In Chicago, the difference in skill level between teachers can have a huge impact on a student’s success. For example, a bad teacher may only cover half of a pre-specified curriculum during any given school year, while a great teacher may be able to cover over three times that amount. And for this reason, along with many others, tenure reformation is something that has boasted quite a lot of controversy in the educational community.
How Can Teacher Tenure Damage Student Success?
Students who are unfortunate enough to get fixed with a poor teacher for several years in a row will experience a far different academic approach than his or her peers. Without stricter teacher tenure policies, it’s possible for poor teachers to continue using inefficient learning methods- something that will only hurt students in the long run- without the worry of getting fired.
Should Teacher Tenure Be Eliminated Completely?
The idea of reforming, and even eliminating teacher tenure has been around for quite some time. But there are, of course, teachers who are against this. The Teacher’s Unions claim that more power should be given to principles, because the argument is that bad teachers will continue to negatively address students who want to learn and better themselves.
Since teachers get paid whether students learn or not, there isn’t really much of an incentive for them to exceed expectations. It’s generally only the really great teachers who are committed to doing whatever it takes to help a student succeed. Teachers who are frustrated, burnt out, or tired may approach teaching with an unhappy attitude, and be unable able to effectively educate students.

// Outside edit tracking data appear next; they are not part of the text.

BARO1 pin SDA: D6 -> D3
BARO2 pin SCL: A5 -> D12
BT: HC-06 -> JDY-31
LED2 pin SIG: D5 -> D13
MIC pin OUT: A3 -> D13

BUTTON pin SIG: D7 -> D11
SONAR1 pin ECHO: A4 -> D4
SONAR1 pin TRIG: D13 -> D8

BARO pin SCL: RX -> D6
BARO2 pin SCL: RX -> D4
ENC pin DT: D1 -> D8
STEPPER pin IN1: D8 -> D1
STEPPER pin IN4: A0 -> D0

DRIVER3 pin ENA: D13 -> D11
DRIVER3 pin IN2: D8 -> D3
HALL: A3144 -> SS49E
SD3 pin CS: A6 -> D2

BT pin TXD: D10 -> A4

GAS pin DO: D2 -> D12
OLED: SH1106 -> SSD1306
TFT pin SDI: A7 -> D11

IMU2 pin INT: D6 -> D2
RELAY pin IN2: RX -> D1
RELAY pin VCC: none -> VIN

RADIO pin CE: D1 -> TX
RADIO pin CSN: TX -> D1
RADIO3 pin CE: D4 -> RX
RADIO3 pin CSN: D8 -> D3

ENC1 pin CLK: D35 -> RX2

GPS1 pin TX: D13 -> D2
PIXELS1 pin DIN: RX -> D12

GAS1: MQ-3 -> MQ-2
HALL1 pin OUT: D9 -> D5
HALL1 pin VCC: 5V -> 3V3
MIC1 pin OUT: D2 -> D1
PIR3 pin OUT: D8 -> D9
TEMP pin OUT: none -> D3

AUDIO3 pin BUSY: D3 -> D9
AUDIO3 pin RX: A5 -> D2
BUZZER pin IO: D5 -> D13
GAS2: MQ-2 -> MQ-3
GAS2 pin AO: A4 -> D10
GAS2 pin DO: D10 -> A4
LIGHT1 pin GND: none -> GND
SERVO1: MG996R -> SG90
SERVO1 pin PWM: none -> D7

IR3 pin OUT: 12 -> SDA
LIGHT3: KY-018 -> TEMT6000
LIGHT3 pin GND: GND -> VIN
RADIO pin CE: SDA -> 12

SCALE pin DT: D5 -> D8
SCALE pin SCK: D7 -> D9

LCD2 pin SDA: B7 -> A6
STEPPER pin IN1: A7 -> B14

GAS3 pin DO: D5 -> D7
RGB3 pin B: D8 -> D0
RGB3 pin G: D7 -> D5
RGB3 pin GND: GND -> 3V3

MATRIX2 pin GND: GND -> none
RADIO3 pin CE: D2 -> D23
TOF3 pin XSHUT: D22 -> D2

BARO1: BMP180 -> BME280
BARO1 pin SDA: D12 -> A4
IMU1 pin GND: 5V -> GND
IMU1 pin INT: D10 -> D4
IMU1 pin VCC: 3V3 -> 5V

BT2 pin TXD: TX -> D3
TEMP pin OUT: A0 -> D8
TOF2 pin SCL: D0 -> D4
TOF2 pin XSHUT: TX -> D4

High-Quality Teachers Don’t Fear Tenure Reform
It’s safe to assume that high-quality teachers don’t fear tenure reform. As a result, it is teachers like these who are needed in schools, since they’ll be able to effectively educate students and produce better academic results. It is highly unlikely that a principle will fire a teacher who is excelling at his or her position.
Bad teachers, on the other hand, need teacher tenure policies to remain the way that they are. Otherwise, they’ll be faced with a decision to either put more effort into their teaching methods, or be subject to being let go (both of which they likely don’t want).
What Do Parents Think About Teacher Tenure Policy?
Parents, for the most part, have skewed outlooks on the matter. Some support the legislation while others feel the need to have it removed. For parents, the argument for eliminating teacher tenure would be to remove bad teachers from Chicago’s (and the nations) public education system.
Ironically, the parents who want to keep tenure teacher in place have the same motives, which are to make sure that great teachers remain “locked” in their positions. And as we had already mentioned earlier, great teachers don’t really have to worry about this in the first place since principles aren’t likely to let them go.